### Questions
(1) List every subdivision of WAGR syndrome/11p deletion syndrome that the awareness ribbon listings below give.
(2) Carry on the awareness ribbon listings below, beginning after their final sentence.

### Extract
WAGR Syndrome/11p Deletion Syndrome

Awareness Ribbon Color:

Blue Jeans Ribbon for Genetic Diseases

WAGR Syndrome/11p Deletion Syndrome is also known as:
• Chromosome 11p Deletion Syndrome
• WAGR Complex

Subdivisions of WAGR Syndrome/11p Deletion Syndrome
• AGR Triad
• Aniridia-Ambiguous Genitalia-Mental Retardation
• Aniridia-Wilms' Tumor Association
• Aniridia-Wilms' Tumor-Gonadoblastoma
• AWTA

What is WAGR Syndrome/11p Deletion Syndrome?
WAGR syndrome/11p deletion syndrome is a rare genetic syndrome in which there is a predisposition to several conditions, including certain malignancies, distinctive eye abnormalities, and/or intellectual disability. "WAGR" is an acronym for the characteristic abnormalities associated with the syndrome. The acronym stands for (W)ilms' Tumor, the most common form of kidney cancer in children; (A)niridia, partial or complete absence of the colored region of the eye(s) (iris or irides); (G) Genitourinary abnormalities, such as undescended testicles or hypospadias in males, or internal genital or urinary anomalies in females; and Mental (R)etardation (intellectual disability). A combination of two or more of these conditions is usually present in most individuals with WAGR syndrome/11p deletion syndrome.


Waldenström’s Macroglobulinemia

Awareness Ribbon Color:

Zebra Ribbon for Rare Diseases

Waldenström’s Macroglobulinemia is also known as:
• Macroglobulinemia
• Waldenstrom's Syndrome

What is Waldenström’s Macroglobulinemia?
Waldenström's macroglobulinemia (WMG) is a malignant disorder of the bone marrow and lymphatic tissues, a type of lymphoma and characterized by the presence of abnormally large numbers of a particular kind of white blood cell known as B lymphocytes. As these cells accumulate in the body, excessive quantities of an antibody protein known as IgM are produced. Large amounts of IgM cause the blood to become thick and affects the flow of blood through the smaller blood vessels, leading to some of the symptoms of the disorder.

[Entries taken from a collection]
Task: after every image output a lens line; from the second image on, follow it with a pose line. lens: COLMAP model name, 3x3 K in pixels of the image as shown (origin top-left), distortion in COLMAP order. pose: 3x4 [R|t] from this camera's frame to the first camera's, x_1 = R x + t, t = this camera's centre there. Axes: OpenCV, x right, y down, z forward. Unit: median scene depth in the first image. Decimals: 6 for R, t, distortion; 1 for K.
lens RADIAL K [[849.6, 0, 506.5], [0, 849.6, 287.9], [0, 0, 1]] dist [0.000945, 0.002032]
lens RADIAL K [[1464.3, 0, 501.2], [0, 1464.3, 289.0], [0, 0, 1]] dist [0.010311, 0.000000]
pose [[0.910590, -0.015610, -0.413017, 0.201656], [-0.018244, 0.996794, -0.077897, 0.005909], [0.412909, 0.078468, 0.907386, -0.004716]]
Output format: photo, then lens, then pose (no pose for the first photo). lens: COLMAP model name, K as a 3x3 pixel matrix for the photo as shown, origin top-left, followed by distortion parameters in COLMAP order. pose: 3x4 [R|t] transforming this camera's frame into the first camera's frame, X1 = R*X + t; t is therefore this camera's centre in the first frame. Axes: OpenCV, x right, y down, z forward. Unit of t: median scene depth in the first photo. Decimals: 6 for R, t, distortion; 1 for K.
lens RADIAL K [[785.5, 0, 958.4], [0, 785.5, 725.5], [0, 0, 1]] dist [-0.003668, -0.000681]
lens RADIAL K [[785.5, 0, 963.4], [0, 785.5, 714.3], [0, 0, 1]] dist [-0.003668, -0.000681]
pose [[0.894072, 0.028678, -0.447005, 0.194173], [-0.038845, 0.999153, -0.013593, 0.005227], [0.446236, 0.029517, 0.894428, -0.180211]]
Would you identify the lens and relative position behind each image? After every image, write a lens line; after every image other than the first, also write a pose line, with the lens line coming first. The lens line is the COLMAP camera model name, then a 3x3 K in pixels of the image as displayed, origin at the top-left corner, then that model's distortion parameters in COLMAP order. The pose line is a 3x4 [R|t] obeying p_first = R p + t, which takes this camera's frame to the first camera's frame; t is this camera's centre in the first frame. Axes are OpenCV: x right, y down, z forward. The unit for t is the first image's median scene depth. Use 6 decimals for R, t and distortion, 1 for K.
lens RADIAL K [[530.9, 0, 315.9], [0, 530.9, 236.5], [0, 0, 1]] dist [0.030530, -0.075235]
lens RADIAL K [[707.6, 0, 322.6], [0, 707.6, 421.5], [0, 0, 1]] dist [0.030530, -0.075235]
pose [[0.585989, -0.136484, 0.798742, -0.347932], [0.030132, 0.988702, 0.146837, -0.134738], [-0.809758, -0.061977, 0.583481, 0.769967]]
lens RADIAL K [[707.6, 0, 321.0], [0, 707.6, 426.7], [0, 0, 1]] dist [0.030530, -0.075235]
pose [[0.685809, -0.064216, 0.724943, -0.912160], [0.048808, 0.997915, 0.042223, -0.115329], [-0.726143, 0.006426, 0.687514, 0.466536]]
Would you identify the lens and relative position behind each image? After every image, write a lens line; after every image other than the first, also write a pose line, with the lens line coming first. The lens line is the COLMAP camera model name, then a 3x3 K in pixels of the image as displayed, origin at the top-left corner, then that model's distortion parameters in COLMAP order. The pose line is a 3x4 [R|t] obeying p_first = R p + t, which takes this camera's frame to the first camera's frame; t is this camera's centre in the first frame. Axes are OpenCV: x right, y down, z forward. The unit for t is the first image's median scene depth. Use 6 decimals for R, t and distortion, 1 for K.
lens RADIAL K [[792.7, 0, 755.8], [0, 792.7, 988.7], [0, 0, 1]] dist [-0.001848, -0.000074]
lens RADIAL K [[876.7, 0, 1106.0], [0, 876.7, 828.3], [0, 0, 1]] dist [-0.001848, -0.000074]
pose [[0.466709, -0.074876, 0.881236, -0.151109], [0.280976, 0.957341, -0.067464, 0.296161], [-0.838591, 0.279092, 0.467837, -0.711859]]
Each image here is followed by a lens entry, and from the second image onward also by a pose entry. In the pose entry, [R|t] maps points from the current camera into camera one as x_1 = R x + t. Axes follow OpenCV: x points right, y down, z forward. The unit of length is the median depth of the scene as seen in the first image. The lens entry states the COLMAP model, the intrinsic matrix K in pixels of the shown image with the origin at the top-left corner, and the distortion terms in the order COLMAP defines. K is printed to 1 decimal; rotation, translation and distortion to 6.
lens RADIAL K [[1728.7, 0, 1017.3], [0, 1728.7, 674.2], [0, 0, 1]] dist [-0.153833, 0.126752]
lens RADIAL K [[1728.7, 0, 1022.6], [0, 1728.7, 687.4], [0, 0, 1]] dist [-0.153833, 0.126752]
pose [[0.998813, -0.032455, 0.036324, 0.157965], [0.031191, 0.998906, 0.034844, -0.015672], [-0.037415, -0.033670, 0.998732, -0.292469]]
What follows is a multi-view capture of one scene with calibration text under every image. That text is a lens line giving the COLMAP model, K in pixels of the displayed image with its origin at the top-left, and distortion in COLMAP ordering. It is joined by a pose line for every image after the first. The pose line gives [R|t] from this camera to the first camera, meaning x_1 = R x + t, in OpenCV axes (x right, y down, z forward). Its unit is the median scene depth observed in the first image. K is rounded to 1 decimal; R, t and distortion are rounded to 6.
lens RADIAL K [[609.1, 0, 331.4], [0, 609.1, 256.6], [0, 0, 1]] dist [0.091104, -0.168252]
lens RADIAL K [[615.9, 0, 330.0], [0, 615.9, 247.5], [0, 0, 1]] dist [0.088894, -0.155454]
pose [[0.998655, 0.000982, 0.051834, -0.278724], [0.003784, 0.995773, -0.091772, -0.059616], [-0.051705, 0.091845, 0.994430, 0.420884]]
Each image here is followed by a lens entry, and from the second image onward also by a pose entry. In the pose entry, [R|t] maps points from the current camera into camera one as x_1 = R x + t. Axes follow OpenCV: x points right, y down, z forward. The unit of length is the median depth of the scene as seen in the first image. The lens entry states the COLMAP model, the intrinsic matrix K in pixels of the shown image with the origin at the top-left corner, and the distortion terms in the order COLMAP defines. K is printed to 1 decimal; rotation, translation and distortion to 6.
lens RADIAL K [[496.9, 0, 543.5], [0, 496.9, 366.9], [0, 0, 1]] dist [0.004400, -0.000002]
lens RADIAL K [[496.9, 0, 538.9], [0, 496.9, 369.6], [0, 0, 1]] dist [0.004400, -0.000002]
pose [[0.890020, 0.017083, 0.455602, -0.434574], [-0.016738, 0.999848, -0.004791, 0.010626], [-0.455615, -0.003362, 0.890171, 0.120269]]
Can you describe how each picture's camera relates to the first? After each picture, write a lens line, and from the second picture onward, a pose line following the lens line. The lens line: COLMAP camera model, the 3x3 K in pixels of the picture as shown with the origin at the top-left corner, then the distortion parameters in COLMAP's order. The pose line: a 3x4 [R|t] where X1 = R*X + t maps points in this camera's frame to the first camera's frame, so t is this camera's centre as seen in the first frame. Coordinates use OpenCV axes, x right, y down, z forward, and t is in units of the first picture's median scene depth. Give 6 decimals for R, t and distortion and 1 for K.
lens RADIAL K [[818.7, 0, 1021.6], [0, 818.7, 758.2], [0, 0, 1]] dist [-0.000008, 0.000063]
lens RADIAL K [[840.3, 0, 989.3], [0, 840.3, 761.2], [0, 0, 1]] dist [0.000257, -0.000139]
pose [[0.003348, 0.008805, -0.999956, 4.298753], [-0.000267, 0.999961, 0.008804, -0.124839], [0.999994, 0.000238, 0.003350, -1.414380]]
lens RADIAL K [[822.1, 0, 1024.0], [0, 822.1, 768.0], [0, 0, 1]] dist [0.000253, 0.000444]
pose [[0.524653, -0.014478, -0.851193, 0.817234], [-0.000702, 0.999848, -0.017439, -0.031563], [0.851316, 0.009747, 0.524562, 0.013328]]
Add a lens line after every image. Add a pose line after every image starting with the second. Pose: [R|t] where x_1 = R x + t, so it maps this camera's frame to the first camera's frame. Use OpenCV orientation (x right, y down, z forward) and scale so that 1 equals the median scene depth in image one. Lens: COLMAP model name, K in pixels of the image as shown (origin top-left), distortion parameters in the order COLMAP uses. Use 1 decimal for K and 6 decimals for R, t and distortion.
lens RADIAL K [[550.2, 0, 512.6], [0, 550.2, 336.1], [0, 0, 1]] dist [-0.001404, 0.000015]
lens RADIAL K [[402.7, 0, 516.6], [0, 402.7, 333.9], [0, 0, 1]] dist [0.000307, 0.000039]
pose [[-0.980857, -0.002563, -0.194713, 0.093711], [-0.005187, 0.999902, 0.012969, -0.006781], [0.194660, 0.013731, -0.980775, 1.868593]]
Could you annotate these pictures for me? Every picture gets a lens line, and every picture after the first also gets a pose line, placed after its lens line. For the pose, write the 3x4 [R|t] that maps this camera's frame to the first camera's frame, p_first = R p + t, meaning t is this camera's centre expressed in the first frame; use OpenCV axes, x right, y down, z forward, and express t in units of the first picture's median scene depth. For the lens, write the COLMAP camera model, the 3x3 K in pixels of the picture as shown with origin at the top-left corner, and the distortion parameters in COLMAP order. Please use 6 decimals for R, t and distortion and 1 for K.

### Answers to the exercise
(1)
AGR Triad
Aniridia-Ambiguous Genitalia-Mental Retardation
Aniridia-Wilms' Tumor Association
Aniridia-Wilms' Tumor-Gonadoblastoma
AWTA

(2)
Walker Warburg Syndrome

Awareness Ribbon Color:

Blue Jeans Ribbon for Genetic Diseases

Walker Warburg Syndrome is also known as:
• Muscular Dystrophy-Dystroglycanopathy [with brain and eye anomalies], Type A (MDDGA)
• Cerebroocular Dysplasia-Muscular Dystrophy Syndrome (COD-MD Syndrome)
• Hydrocephalus, Agyria, and Retinal Dysplasia (HARD Syndrome)

What is Walker Warburg Syndrome?
Walker-Warburg syndrome (WWS) is a rare multisystem disorder characterized by muscle, brain and eye abnormalities. WWS often leads to death in the first year of life, however, the specific symptoms and severity can vary greatly from person to person. WWS demonstrates autosomal recessive inheritance, with a recurrence risk of 1 in 4, or 25%, for a couple who has previously had a child diagnosed with this genetic condition.


Wandering Spleen

Awareness Ribbon Color:

Zebra Ribbon for Rare Diseases

Wandering Spleen is also known as:
• Displaced Spleen
• Drifting Spleen
• Floating Spleen
• Pelvic Spleen
• Splenic Ptosis
• Splenoptosis
• Systopic Spleen
• WS

What is Wandering Spleen?
Congenital wandering spleen is a very rare, randomly distributed birth defect characterized by the absence or weakness of one or more of the ligaments that hold the spleen in its normal position in the upper left abdomen. The disorder is not genetic in origin. Instead of ligaments, the spleen is attached by a stalk-like tissue supplied with blood vessels. If the pedicle is twisted in the course of the movement of the spleen, the blood supply may be interrupted or blocked to the point of severe damage to the blood vessels (infarction). Because there is little or nothing to hold it in place the spleen "wanders" in the lower abdomen or pelvis where it may be mistaken for an unidentified abdominal mass.


Warburg Micro Syndrome

Awareness Ribbon Color:

Blue Jeans Ribbon for Genetic Diseases

Warburg Micro Syndrome is also known as:
• Micro Syndrome

What is Warburg Micro Syndrome?
Warburg Micro syndrome is a rare autosomal recessive genetic disorder. It is primarily characterized by problems with the eyes and with the growth and development of the brain, resulting in neurodevelopmental delay. Affected children have severe intellectual disability, and they experience delays in reaching, or fail to reach, normal developmental milestones. They may also have microcephaly, a condition that indicates that the head circumference is significantly smaller than would be expected based upon an infant’s age and gender.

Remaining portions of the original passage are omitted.